# EXERCISE DESCRIPTION:
Extract the text of each entry below exactly, leaving every image behind.

# RECORDS TO PROCESS:
──────────
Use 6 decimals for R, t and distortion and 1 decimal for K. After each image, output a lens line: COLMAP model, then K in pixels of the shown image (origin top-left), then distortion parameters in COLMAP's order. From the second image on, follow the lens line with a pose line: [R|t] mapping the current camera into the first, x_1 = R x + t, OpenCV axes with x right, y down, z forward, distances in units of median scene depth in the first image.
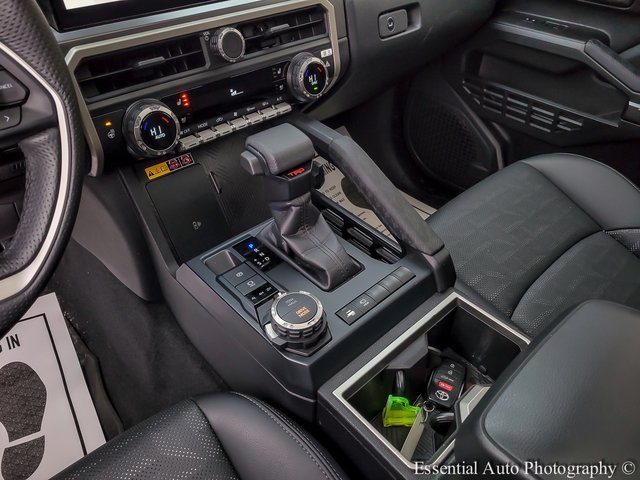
lens RADIAL K [[486.1, 0, 320.0], [0, 486.1, 244.2], [0, 0, 1]] dist [0.036007, -0.038733]
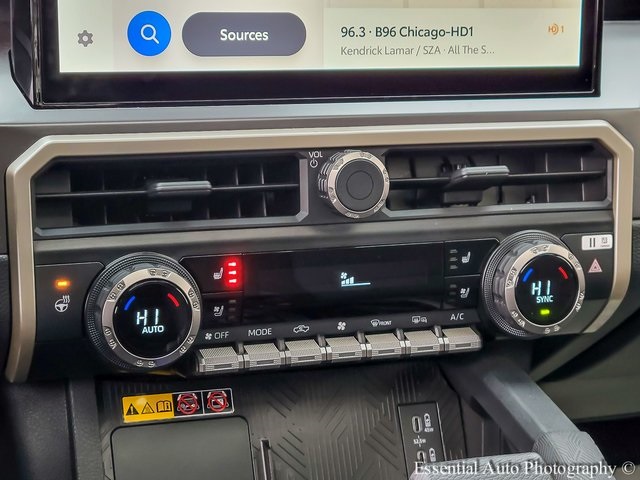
lens RADIAL K [[1403.3, 0, 320.1], [0, 1403.3, 241.1], [0, 0, 1]] dist [0.109502, 0.331262]
pose [[0.916251, 0.181053, -0.357357, 0.253410], [-0.296655, 0.906134, -0.301524, 0.055800], [0.269222, 0.382284, 0.883956, -0.170502]]
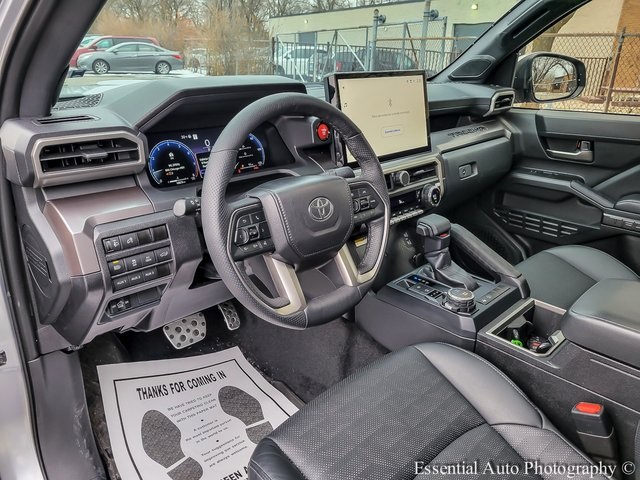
lens RADIAL K [[483.6, 0, 318.6], [0, 483.6, 243.6], [0, 0, 1]] dist [0.032819, -0.004666]
pose [[0.999662, -0.020554, 0.015906, -0.525785], [0.024525, 0.948573, -0.315607, 0.440001], [-0.008601, 0.315890, 0.948757, -0.762972]]
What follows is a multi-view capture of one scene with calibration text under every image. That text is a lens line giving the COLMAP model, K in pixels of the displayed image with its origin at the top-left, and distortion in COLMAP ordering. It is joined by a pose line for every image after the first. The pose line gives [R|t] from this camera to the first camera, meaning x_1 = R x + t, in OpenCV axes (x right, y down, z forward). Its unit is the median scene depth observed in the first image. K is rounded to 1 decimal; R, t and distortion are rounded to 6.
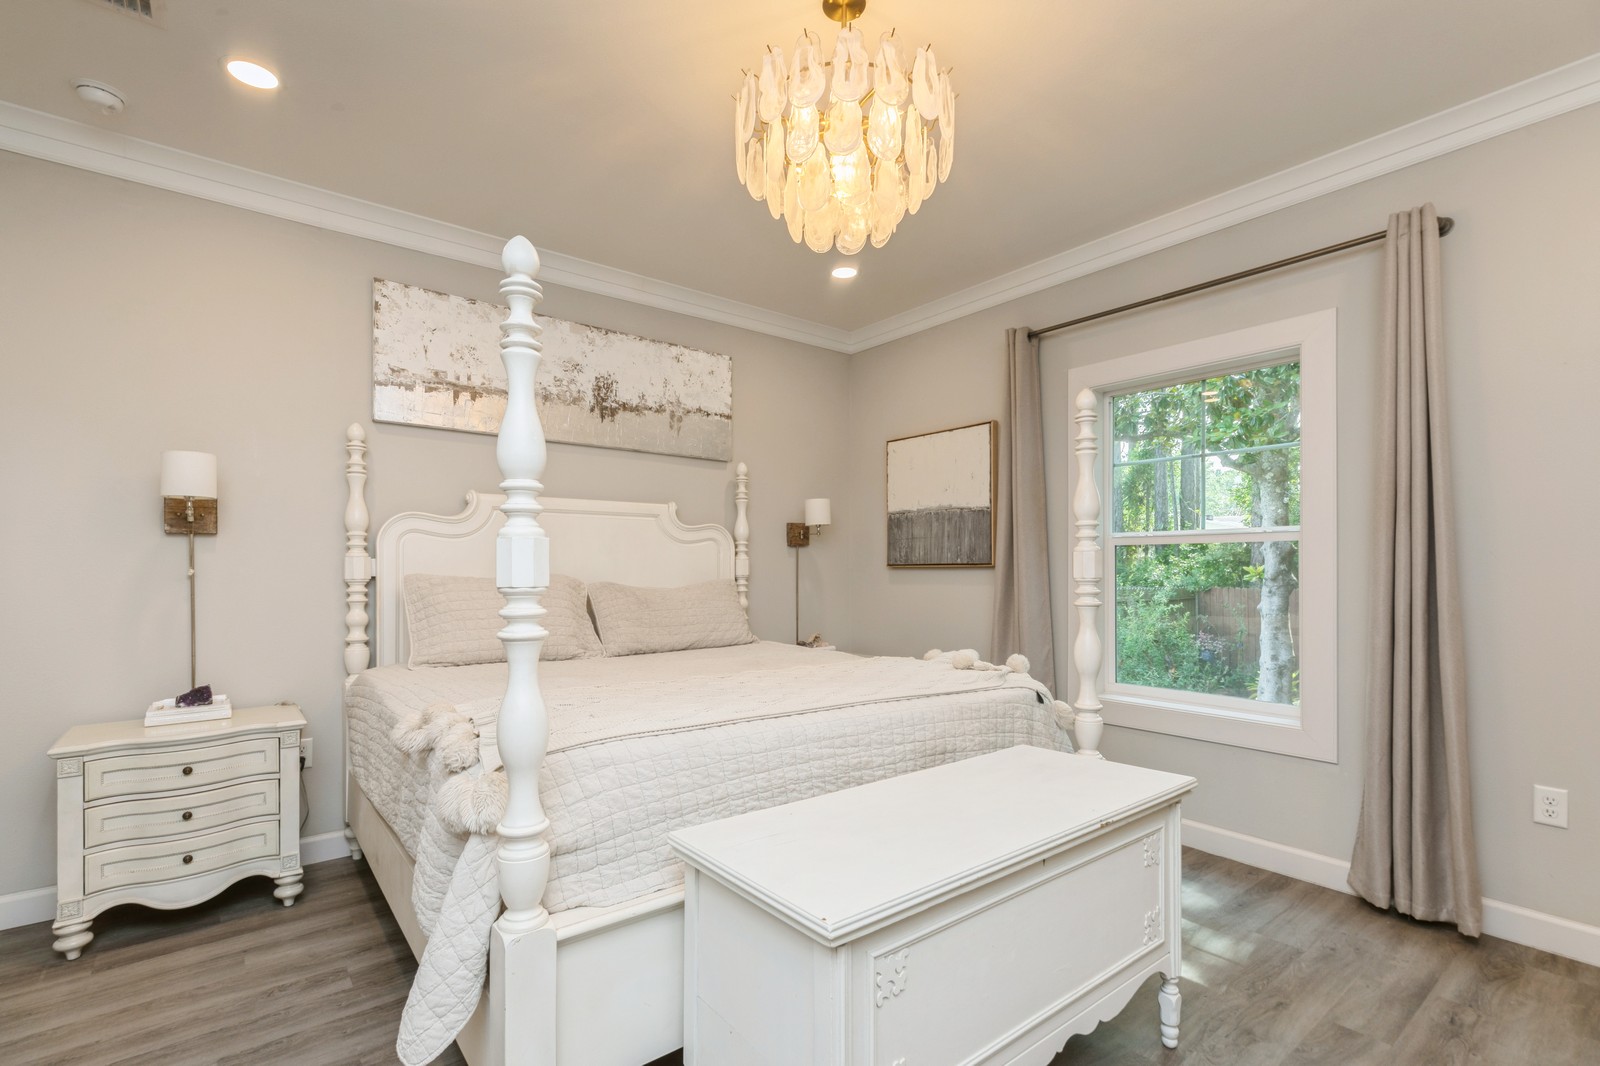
lens RADIAL K [[726.1, 0, 792.9], [0, 726.1, 555.4], [0, 0, 1]] dist [0.006034, -0.000012]
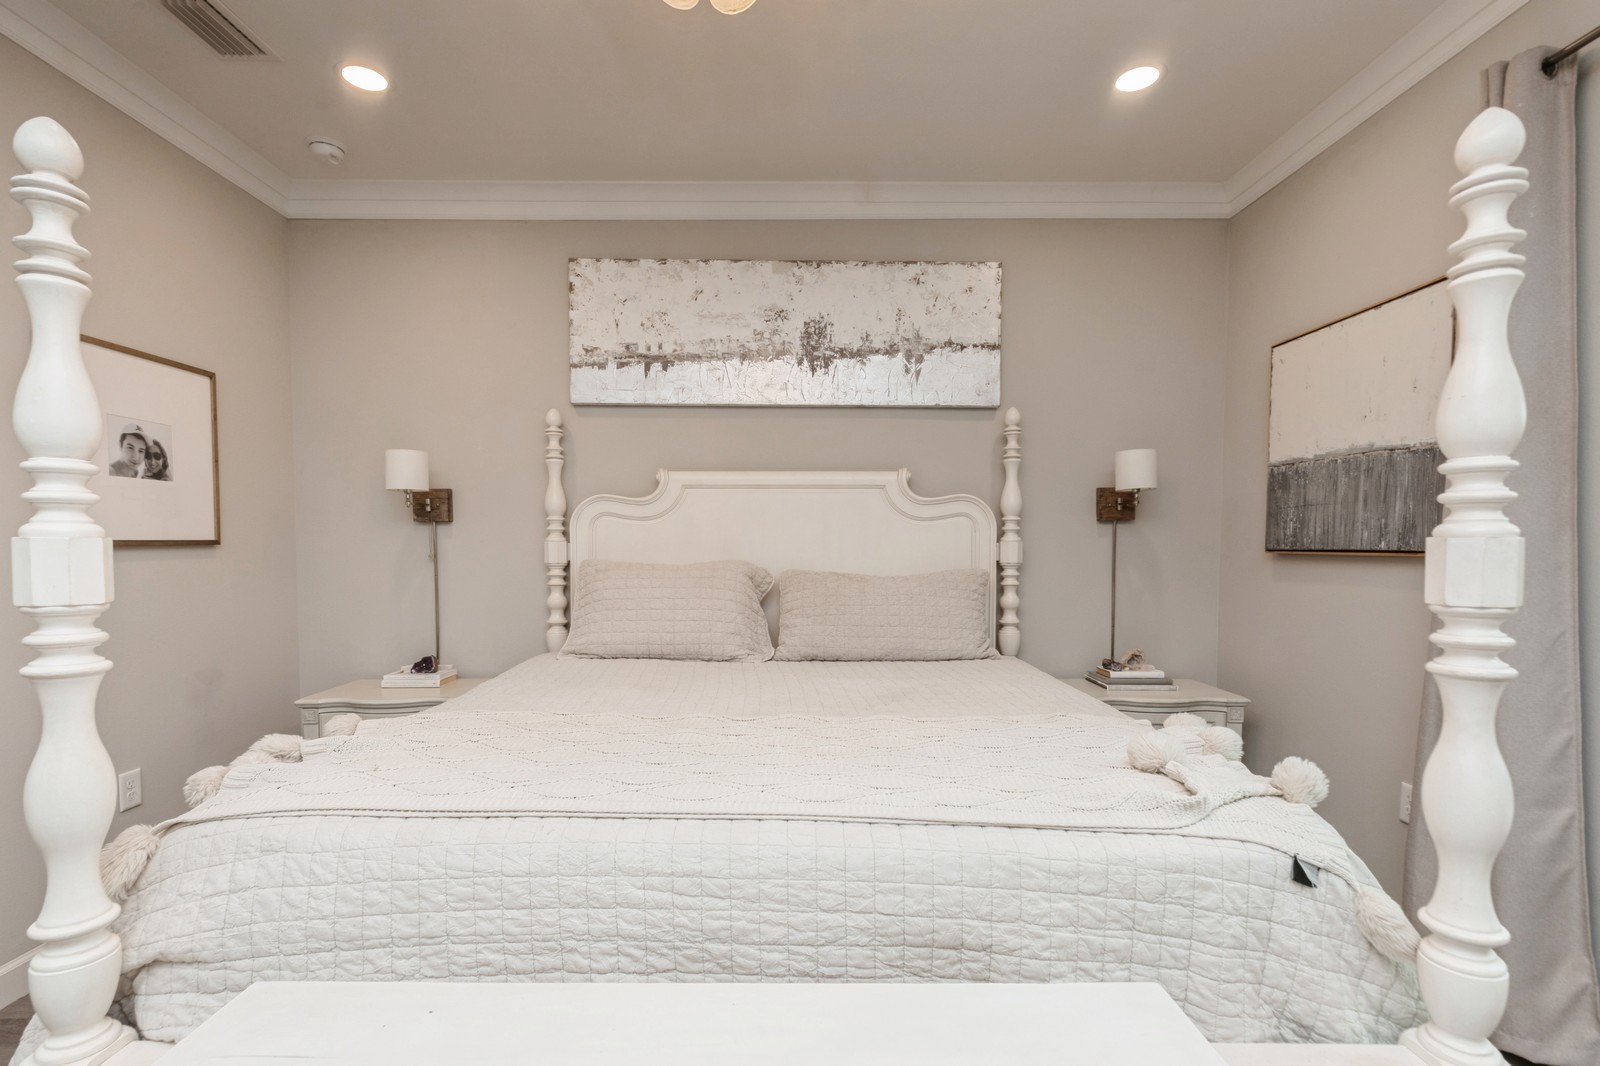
lens RADIAL K [[743.8, 0, 799.2], [0, 743.8, 564.3], [0, 0, 1]] dist [0.005781, 0.000381]
pose [[0.789537, 0.021774, -0.613317, 0.277119], [0.009222, 0.998837, 0.047332, -0.010756], [0.613634, -0.043027, 0.788417, 0.347525]]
──────────
# ANSWER BOX:
Use 6 decimals for R, t and distortion and 1 decimal for K. After each image, output a lens line: COLMAP model, then K in pixels of the shown image (origin top-left), then distortion parameters in COLMAP's order. From the second image on, follow the lens line with a pose line: [R|t] mapping the current camera into the first, x_1 = R x + t, OpenCV axes with x right, y down, z forward, distances in units of median scene depth in the first image.
lens RADIAL K [[486.1, 0, 320.0], [0, 486.1, 244.2], [0, 0, 1]] dist [0.036007, -0.038733]
lens RADIAL K [[1403.3, 0, 320.1], [0, 1403.3, 241.1], [0, 0, 1]] dist [0.109502, 0.331262]
pose [[0.916251, 0.181053, -0.357357, 0.253410], [-0.296655, 0.906134, -0.301524, 0.055800], [0.269222, 0.382284, 0.883956, -0.170502]]
lens RADIAL K [[483.6, 0, 318.6], [0, 483.6, 243.6], [0, 0, 1]] dist [0.032819, -0.004666]
pose [[0.999662, -0.020554, 0.015906, -0.525785], [0.024525, 0.948573, -0.315607, 0.440001], [-0.008601, 0.315890, 0.948757, -0.762972]]
What follows is a multi-view capture of one scene with calibration text under every image. That text is a lens line giving the COLMAP model, K in pixels of the displayed image with its origin at the top-left, and distortion in COLMAP ordering. It is joined by a pose line for every image after the first. The pose line gives [R|t] from this camera to the first camera, meaning x_1 = R x + t, in OpenCV axes (x right, y down, z forward). Its unit is the median scene depth observed in the first image. K is rounded to 1 decimal; R, t and distortion are rounded to 6.
lens RADIAL K [[726.1, 0, 792.9], [0, 726.1, 555.4], [0, 0, 1]] dist [0.006034, -0.000012]
lens RADIAL K [[743.8, 0, 799.2], [0, 743.8, 564.3], [0, 0, 1]] dist [0.005781, 0.000381]
pose [[0.789537, 0.021774, -0.613317, 0.277119], [0.009222, 0.998837, 0.047332, -0.010756], [0.613634, -0.043027, 0.788417, 0.347525]]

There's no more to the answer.